Pike, Spock, and La’an are disguised as the planet’s humanoid inhabitants by means of Chapel’s DNA manipulation. Once they are beamed by Lieutenant Kyle down to the planet’s surface, a mix of tension and Spock-related comedy ensues. However, the biggest obstacle is when Spock’s disguise wears off and gets fixed through DNA transporter magic. That’s probably the weakest point of the entire episode, but it’s just one moment, and the pace is carried on despite this being basically a Prime Directive episode as well as a first contact episode. That still feels good, as meeting new life is what the franchise started off as being about.

The particular situation Number One is put into is a result of Discovery’s second season finale. Pike’s eventual judgement over how the Prime Directive applies here is evocative of what James T. Kirk would have done, and gives us the series’ – and the Federation’s – mission statement. It’s not innovative – not least because it has fifty-six years of tropes to back it up – but, damn, does it feel like proper Star Trek! What’s more, the Gorn are mentioned, as are the Eugenics War and World War III.

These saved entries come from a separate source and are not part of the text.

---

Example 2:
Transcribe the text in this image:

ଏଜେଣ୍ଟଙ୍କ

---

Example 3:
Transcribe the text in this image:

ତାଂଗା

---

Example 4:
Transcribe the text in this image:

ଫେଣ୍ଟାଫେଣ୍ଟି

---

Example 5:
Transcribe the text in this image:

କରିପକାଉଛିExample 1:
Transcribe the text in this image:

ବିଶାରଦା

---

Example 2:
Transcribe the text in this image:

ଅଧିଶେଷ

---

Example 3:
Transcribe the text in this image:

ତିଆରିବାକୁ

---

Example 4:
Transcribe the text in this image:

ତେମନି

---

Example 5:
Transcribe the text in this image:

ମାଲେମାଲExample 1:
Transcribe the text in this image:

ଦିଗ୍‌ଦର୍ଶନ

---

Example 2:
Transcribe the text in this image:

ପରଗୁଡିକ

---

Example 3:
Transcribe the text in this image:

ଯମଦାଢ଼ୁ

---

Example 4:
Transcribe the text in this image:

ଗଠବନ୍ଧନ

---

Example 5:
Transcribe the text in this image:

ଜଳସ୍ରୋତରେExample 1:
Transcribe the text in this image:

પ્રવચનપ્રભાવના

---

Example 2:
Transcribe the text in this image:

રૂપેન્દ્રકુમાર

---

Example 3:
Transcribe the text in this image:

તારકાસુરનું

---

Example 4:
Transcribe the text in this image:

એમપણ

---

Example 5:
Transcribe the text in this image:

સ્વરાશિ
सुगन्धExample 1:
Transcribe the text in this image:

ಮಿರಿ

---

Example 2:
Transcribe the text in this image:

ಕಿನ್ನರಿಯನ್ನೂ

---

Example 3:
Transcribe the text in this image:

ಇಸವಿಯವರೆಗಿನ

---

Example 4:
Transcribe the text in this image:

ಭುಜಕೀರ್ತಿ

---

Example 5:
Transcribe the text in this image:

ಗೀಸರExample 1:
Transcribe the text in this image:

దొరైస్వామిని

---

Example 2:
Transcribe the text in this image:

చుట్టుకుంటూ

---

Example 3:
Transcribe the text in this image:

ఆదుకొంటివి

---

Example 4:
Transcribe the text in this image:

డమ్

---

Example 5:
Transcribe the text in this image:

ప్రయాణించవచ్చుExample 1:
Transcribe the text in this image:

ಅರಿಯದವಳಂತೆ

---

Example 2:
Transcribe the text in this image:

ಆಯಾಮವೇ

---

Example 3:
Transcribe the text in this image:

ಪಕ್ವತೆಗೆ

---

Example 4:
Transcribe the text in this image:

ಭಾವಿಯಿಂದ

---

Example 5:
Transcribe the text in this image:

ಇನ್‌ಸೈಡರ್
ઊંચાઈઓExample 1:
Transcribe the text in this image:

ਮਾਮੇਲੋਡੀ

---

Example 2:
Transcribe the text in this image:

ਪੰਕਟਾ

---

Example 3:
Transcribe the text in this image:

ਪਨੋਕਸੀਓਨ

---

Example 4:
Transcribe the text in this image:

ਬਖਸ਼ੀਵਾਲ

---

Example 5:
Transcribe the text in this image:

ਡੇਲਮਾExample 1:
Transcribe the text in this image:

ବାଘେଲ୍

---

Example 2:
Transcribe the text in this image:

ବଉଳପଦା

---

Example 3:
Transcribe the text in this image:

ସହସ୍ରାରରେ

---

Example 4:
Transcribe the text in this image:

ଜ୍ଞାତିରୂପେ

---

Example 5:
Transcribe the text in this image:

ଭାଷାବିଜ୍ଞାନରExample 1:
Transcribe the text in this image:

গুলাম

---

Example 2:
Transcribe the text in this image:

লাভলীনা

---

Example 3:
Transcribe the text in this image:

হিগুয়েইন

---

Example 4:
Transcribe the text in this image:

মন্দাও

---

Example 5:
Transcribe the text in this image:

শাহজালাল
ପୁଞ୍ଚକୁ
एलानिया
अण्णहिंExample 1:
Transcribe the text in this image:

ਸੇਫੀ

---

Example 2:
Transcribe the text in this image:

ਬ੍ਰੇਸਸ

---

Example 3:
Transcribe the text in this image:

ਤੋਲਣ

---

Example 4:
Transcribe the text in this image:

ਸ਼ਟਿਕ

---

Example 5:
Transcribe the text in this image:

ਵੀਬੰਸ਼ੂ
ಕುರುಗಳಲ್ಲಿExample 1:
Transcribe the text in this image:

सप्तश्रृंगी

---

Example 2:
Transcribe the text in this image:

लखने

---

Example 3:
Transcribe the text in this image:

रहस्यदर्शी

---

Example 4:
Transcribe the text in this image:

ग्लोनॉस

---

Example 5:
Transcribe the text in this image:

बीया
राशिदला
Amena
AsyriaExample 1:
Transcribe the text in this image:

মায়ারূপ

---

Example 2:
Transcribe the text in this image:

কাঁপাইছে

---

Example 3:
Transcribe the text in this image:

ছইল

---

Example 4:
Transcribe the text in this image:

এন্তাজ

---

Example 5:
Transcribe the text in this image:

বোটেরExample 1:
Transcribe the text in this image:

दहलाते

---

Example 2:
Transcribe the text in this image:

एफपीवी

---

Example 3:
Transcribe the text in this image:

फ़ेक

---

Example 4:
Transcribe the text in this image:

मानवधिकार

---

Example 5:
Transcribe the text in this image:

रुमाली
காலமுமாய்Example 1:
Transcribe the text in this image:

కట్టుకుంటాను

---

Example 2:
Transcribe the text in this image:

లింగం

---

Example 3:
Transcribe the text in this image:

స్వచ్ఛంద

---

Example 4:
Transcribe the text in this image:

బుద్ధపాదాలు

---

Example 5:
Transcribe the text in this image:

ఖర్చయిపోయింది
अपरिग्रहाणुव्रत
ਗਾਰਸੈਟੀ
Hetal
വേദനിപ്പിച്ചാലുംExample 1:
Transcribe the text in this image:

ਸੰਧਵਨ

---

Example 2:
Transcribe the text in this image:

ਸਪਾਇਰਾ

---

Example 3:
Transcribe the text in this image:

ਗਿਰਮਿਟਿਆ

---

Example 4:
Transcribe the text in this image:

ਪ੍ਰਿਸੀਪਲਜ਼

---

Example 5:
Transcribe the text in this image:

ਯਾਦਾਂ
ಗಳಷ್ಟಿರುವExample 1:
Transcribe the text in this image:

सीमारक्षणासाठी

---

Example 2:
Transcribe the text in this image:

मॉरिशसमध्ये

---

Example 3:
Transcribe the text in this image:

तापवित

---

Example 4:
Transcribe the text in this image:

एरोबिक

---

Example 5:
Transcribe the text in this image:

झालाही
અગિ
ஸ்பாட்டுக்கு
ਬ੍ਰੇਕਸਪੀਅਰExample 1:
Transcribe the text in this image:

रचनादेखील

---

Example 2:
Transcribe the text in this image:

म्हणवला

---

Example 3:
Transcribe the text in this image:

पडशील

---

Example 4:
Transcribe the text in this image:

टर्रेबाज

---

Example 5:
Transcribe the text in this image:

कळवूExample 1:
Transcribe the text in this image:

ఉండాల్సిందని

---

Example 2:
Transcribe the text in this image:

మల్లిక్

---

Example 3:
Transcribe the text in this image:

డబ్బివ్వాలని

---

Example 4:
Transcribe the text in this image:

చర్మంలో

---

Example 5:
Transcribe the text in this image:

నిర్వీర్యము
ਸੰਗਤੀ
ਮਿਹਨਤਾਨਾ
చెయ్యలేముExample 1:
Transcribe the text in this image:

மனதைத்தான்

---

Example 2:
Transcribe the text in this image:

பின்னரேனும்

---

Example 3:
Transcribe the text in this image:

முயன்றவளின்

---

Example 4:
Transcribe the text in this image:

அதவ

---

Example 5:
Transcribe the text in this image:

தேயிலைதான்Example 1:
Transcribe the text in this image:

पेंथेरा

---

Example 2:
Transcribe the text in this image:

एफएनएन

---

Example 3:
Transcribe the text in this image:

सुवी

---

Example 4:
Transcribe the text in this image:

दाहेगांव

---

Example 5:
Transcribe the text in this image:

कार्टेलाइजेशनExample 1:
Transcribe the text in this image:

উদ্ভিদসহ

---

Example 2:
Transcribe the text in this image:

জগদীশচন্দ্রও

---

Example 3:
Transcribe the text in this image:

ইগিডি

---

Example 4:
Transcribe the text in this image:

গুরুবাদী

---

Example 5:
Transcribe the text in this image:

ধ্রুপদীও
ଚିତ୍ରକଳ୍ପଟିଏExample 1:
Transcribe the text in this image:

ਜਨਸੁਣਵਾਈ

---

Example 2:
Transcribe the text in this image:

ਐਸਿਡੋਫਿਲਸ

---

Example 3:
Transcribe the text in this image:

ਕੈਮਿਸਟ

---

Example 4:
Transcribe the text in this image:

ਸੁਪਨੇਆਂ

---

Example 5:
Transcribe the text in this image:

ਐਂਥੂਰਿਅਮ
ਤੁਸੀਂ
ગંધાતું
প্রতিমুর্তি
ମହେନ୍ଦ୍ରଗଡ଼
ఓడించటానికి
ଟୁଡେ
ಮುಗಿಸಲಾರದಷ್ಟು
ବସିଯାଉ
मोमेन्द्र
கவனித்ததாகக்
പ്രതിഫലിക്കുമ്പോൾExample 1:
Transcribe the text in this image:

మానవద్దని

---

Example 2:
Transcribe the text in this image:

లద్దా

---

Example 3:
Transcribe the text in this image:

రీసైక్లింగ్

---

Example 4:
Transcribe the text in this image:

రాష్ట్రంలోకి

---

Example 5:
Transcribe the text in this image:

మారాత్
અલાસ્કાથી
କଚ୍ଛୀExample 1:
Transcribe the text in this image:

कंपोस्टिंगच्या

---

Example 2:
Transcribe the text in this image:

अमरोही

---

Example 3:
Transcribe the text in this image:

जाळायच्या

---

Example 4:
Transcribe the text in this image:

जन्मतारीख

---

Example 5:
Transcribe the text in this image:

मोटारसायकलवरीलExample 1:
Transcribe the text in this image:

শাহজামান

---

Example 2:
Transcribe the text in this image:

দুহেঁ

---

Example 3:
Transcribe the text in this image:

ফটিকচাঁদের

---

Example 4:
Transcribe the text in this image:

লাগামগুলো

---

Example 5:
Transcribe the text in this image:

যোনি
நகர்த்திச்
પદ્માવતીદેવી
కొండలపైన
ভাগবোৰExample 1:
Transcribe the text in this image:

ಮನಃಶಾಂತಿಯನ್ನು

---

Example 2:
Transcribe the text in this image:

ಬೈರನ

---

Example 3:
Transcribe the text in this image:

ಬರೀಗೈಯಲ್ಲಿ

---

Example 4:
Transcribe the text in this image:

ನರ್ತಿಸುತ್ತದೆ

Samuel Kirk and Hemmer (Paramount)

During a short stay at Starbase 1 (in orbit of Jupiter), Lieutenant Samuel Kirk (brother of James) and Aenar Chief Engineer Hemmer join the crew before the Enterprise boldly goes back out in search of new life and new civilisations.

Delta4
Rating: 4/5

In short, this is a good premiere. Adrian Holmes is great as Admiral Robert April, whereas Christina Chong is a little less dimensional so far, as La’an, while Melissa Navia barely gets a line yet as Lieutenant Ortegas, and poor Bruce Horak as Hemmer has none.  Despite these faults, it’s s the best pilot episode since Voyager‘s “Caretaker”, and it should settle everyone in nicely for a great new series.